• Textauszug:

══════

Potenzial industrieller Wärmepumpen in Deutschland

Der deutsche Endenergiebedarf be­lief sich im Jahr 2011 auf 8744 PJ. Davon entfielen 30% (2623 PJ) auf die Industrie. Drei Viertel des industriellen Endenergiebedarfs werden zur Erzeugung von Warmwasser, Raumwärme und Prozesswärme eingesetzt. Ein Großteil der Wärme wird durch fossile Energieträger wie Erdgas (46,7%), Heizöl (6,1%) oder Kohle (19,4%) bereitgestellt. Erneuerbare Energien haben einen Anteil von 7,8%.
Gemessen am gesamten Endenergiebedarf der Industrie nimmt die Bereitstellung von Prozesswärme mit 65,9% einen gro­ßen Anteil ein. Diese Wärme wird in vielfältigen industriellen Prozessen auf unterschiedlichen Temperaturniveaus verwendet. Aus dem Energiebedarf und den prozessspezifischen Temperaturen lässt sich das technische Potenzial für industrielle Wärmepumpen in Deutschland herleiten. Temperaturniveaus unterhalb von 80°C können mit heute verfügbarer Wärmepumpentechnik abgedeckt werden. Diese Restriktion beschränkt das technische Potenzial auf 272 PJ/a.

══════

• Gegebenes Material:

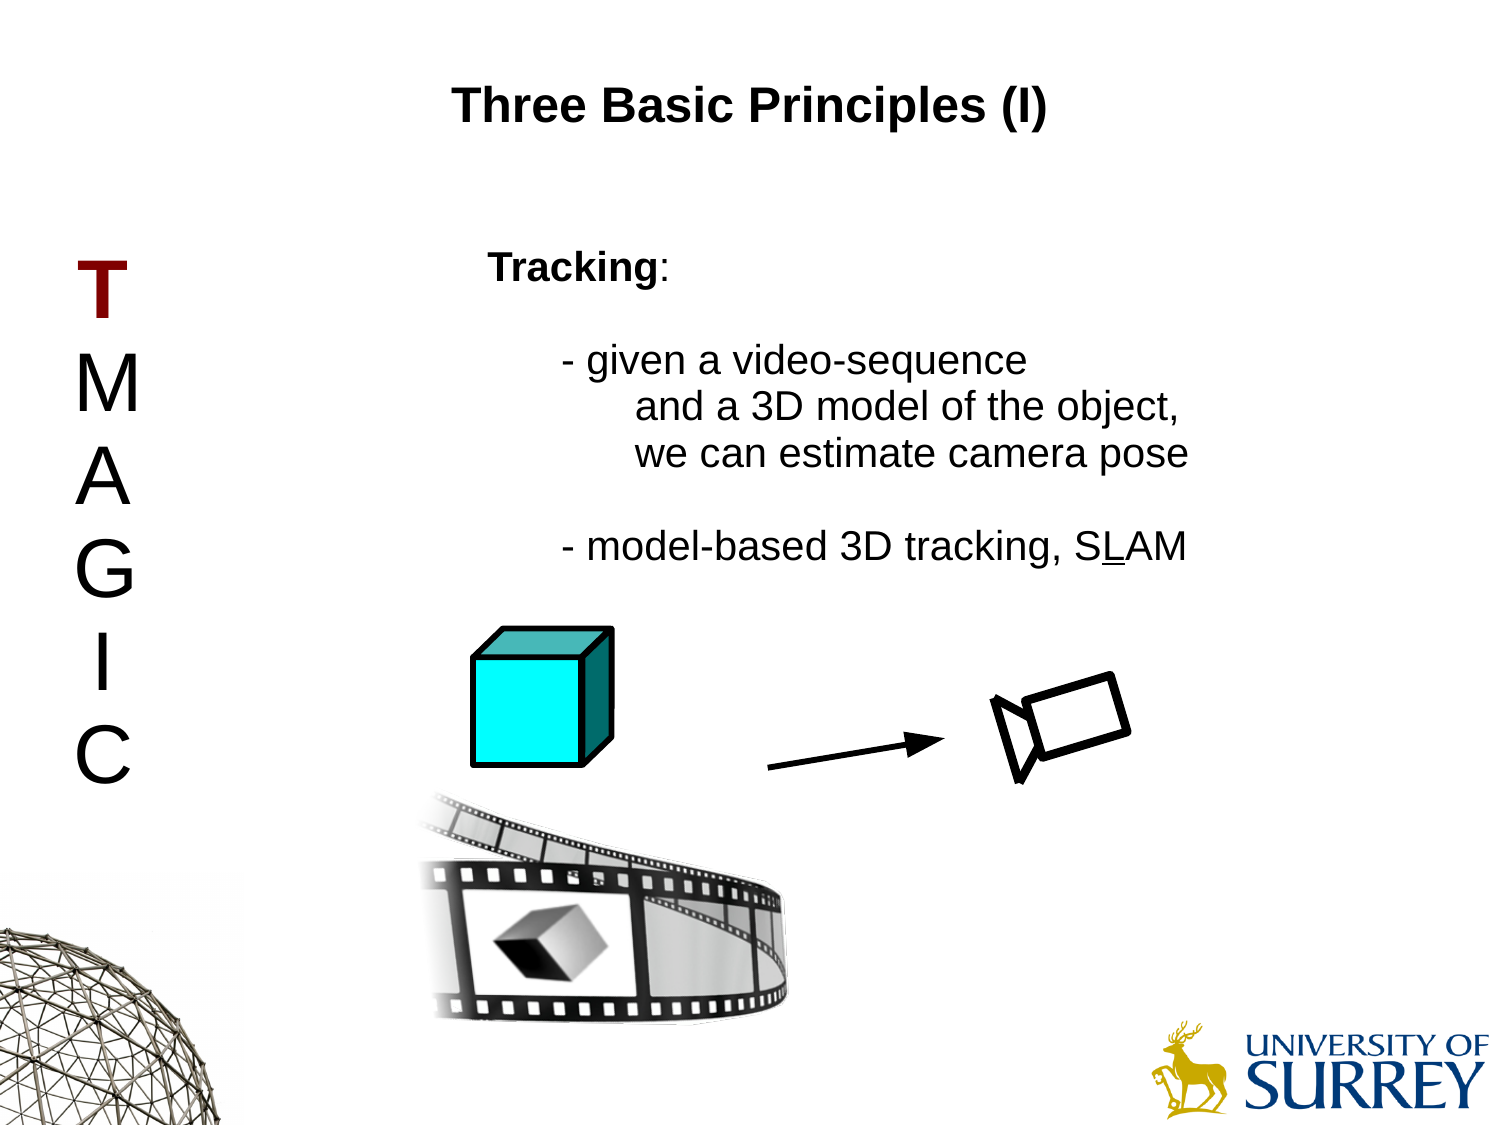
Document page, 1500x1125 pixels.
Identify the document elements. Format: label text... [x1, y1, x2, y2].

══════

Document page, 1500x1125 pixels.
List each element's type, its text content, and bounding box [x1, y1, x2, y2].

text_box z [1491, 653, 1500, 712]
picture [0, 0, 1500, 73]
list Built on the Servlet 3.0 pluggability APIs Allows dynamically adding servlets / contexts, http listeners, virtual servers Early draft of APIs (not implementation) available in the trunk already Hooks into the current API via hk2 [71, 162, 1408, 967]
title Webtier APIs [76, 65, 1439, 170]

══════

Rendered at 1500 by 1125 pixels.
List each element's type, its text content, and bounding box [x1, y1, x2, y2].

══════

• Schriftliche Aufgabe 1: Schreiben Sie aus dem Textauszug den Abschnitt von „Potenzial industrieller Wärmepumpen“ bis einschließlich „Anteil von 7,8%.“ wortgetreu ab.
• Schriftliche Aufgabe 2:
Beantworten Sie anhand des Textauszugs folgende Fragen:
(a) Wie hoch war der deutsche Endenergiebedarf im Jahr 2011?
(b) Welchen Anteil am gesamten Endenergiebedarf der Industrie hat die Bereitstellung von Prozesswärme?
(c) Auf welchen Wert ist das technische Potenzial für industrielle Wärmepumpen in Deutschland beschränkt?

• Vollständige Lösung 1:
Potenzial industrieller Wärmepumpen in Deutschland

Der deutsche Endenergiebedarf be­lief sich im Jahr 2011 auf 8744 PJ. Davon entfielen 30% (2623 PJ) auf die Industrie. Drei Viertel des industriellen Endenergiebedarfs werden zur Erzeugung von Warmwasser, Raumwärme und Prozesswärme eingesetzt. Ein Großteil der Wärme wird durch fossile Energieträger wie Erdgas (46,7%), Heizöl (6,1%) oder Kohle (19,4%) bereitgestellt. Erneuerbare Energien haben einen Anteil von 7,8%.

• Vollständige Lösung 2:
(a) 8744 PJ
(b) 65,9 %
(c) 272 PJ/a